CONSIGNE: Pouvez-vous recopier le passage du texte sur Carrier qui commence par les mots contenant « Arrêtons-nous maintenant sur » et se termine par « 16 décembre 1794. », en remplaçant « Convention » par « Assemblée » ?

TEXTE À LIRE:
━━━━━━━━
C. Comme Carrier

Arrêtons-nous maintenant sur la partie historique, sur la Révolution à Nantes et sur son principal acteur, le représentant du peuple Jean-Baptiste Carrier.

La trajectoire de Carrier est connue. Envoyé en Bretagne pour ranimer les ardeurs jacobines, il se rend à Rennes puis arrive à Nantes après la bataille de Cholet. Il va y passer quatre mois (5 octobre 1793 – 8 février 1994) et mener un proconsulat particulièrement répressif. Il ordonne, conduit et couvre fusillades, noyades, exécutions capitales et exactions de toutes sortes. Ses victimes se comptent par milliers, jusqu’à son rappel par la Convention. Après la chute de Robespierre, il est poursuivi pour ses actes à Nantes, traduit devant le tribunal révolutionnaire qui l’envoie à l’échafaud, le 16 décembre 1794.

De tous ces faits, le Dictionnaire de Nantes livre une interprétation aussi filandreuse qu’édulcorée. Avec deux axes d’explication et pourquoi pas de justification de la conduite de Carrier. Premier axe, présenté par Samuel Guicheteau – un élève de Croix-, c’est celui des justes raisons qui ont conduit au massacre : la ville déborde de réfugiés, de soldats malades ou blessés ; elle grouille de « suspects » ; la disette risque d’entraîner des émeutes ; enfin, les prisons débordent de « brigands » (les Vendéens) infectés pour la plupart. Le pauvre Carrier n’a donc pas le choix : il lui faut « accentuer la répression », avec cette « volonté de terroriser les ennemis (qui) contribue sans doute au choix de ce procédé », les noyades. Rentré à Paris, Carrier a fait office de « bouc émissaire ». Une « légende noire » a travesti son action à Nantes mais « il apparaît que de très nombreux Nantais ont adhéré à la défense révolutionnaire de la Nation, incarnée un temps par le représentant du peuple en mission Carrier. »
━━━━━━━━
DONNÉES SOURCES:
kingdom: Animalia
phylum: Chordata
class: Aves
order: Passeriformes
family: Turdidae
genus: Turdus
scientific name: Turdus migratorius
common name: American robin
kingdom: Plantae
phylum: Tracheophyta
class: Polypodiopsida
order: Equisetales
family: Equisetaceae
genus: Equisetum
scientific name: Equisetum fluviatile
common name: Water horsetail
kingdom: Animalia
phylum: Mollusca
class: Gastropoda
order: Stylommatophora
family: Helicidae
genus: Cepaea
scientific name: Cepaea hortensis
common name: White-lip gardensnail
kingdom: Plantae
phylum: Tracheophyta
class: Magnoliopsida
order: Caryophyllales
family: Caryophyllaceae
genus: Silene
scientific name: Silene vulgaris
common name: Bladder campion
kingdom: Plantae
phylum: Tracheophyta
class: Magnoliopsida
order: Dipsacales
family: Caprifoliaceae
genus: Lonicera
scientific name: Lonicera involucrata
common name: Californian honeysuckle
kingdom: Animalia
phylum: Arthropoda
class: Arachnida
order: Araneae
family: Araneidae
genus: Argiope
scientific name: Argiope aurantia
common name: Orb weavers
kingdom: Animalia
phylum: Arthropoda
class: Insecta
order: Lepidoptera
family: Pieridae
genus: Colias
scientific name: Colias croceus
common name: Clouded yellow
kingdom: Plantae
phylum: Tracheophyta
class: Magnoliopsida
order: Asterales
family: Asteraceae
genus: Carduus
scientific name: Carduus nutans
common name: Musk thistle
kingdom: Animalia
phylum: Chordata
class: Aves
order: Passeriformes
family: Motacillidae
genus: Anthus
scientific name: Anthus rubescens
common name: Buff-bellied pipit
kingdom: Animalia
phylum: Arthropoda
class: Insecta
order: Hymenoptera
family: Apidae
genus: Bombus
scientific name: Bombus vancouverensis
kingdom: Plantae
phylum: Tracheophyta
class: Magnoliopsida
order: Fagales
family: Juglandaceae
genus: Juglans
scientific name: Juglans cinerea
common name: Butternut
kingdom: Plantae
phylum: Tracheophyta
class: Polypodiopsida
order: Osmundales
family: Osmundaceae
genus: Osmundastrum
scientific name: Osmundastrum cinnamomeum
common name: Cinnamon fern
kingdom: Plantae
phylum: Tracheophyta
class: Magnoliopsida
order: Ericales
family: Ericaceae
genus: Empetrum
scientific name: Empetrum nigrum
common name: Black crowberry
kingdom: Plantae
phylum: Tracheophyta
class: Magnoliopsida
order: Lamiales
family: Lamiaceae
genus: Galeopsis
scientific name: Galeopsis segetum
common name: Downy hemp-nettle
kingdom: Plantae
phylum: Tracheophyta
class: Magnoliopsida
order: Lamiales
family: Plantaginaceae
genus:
━━━━━━━━
ZONE DE RÉPONSE:
Arrêtons-nous maintenant sur la partie historique, sur la Révolution à Nantes et sur son principal acteur, le représentant du peuple Jean-Baptiste Carrier.

La trajectoire de Carrier est connue. Envoyé en Bretagne pour ranimer les ardeurs jacobines, il se rend à Rennes puis arrive à Nantes après la bataille de Cholet. Il va y passer quatre mois (5 octobre 1793 – 8 février 1994) et mener un proconsulat particulièrement répressif. Il ordonne, conduit et couvre fusillades, noyades, exécutions capitales et exactions de toutes sortes. Ses victimes se comptent par milliers, jusqu’à son rappel par la Assemblée. Après la chute de Robespierre, il est poursuivi pour ses actes à Nantes, traduit devant le tribunal révolutionnaire qui l’envoie à l’échafaud, le 16 décembre 1794.